Ewbank was born at Darlington on 4 May 1799, the son of Michael Ewbank, an innkeeper. He was adopted as a child by a wealthy uncle who lived at Wycliffe, on the banks of the River Tees, in the North Riding of Yorkshire. Intended for the Roman Catholic priesthood, he was sent to Ushaw College, from which he absconded.

In 1813 Ewbank was apprenticed to Thomas Coulson, an ornamental painter in Newcastle. In around 1816 he moved with Coulson to Edinburgh, where he had some lessons with Alexander Nasmyth. He found work both as a painter and a teacher. He was nominated in 1830 one of the foundation members of the Royal Scottish Academy. Having become a success with history painting, he took to drink, and fell into poverty.
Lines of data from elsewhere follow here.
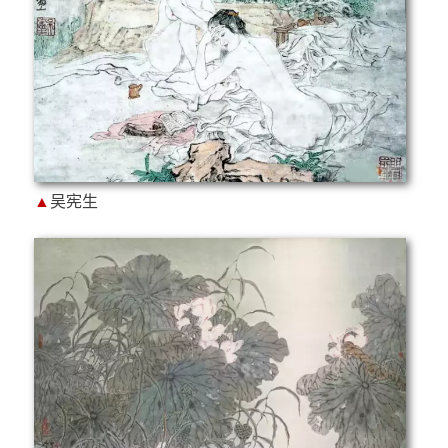
▲
吴宪生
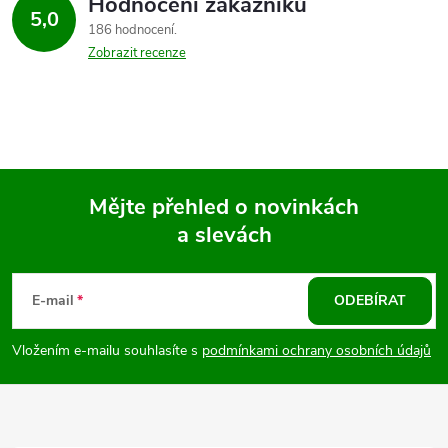
Hodnocení zákazníků
5,0
186 hodnocení
Zobrazit recenze
Mějte přehled o novinkách
a slevách
Z
á
E-mail
ODEBÍRAT
p
Vložením e-mailu souhlasíte s
podmínkami ochrany osobních údajů
a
In 1833 he is listed as living at 7 Union Street on the eastern fringe of the New Town in Edinburgh.

He died of typhus fever in the infirmary at Sunderland, 28 November 1847.

==Works==
His sketches from nature were especially admired by contemporaries, and a series of 51 drawings of Edinburgh by him were engraved by W. H. Lizars for James Browne's Picturesque Views of Edinburgh (1825). He also made a reputation with cabinet pictures of banks of rivers, coast scenes, and marine subjects.

As an illustrator he illustrated some early editions of Scott's Waverley Novels and one edition of Gilbert White's Natural History of Selborne.
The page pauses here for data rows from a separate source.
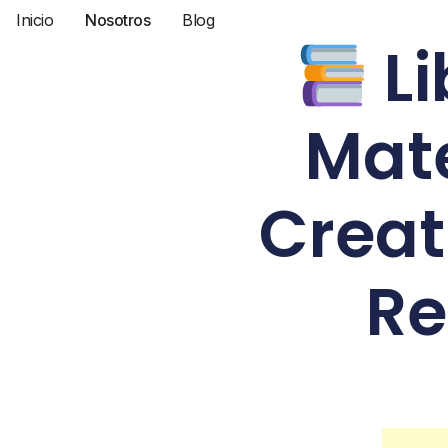
Inicio
Nosotros
Blog
Li
Mate
Creat
Re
After 1829 he changed style and painted The Visit of George IV to Edinburgh, The Entry of Alexander the Great into Babylon, and Hannibal crossing the Alps. A View of Edinburgh from Inchkeith belongs to this period.

Later works were painted for cash.

His works are held in several museums worldwide, including the British Museum, the Glasgow School of Art Archives and Collections, the Victoria and Albert Museum, the Edinburgh Libraries and Museums and Galleries, the University of Michigan Museum of Art, and the University of Strathclyde Archives and Special Collections.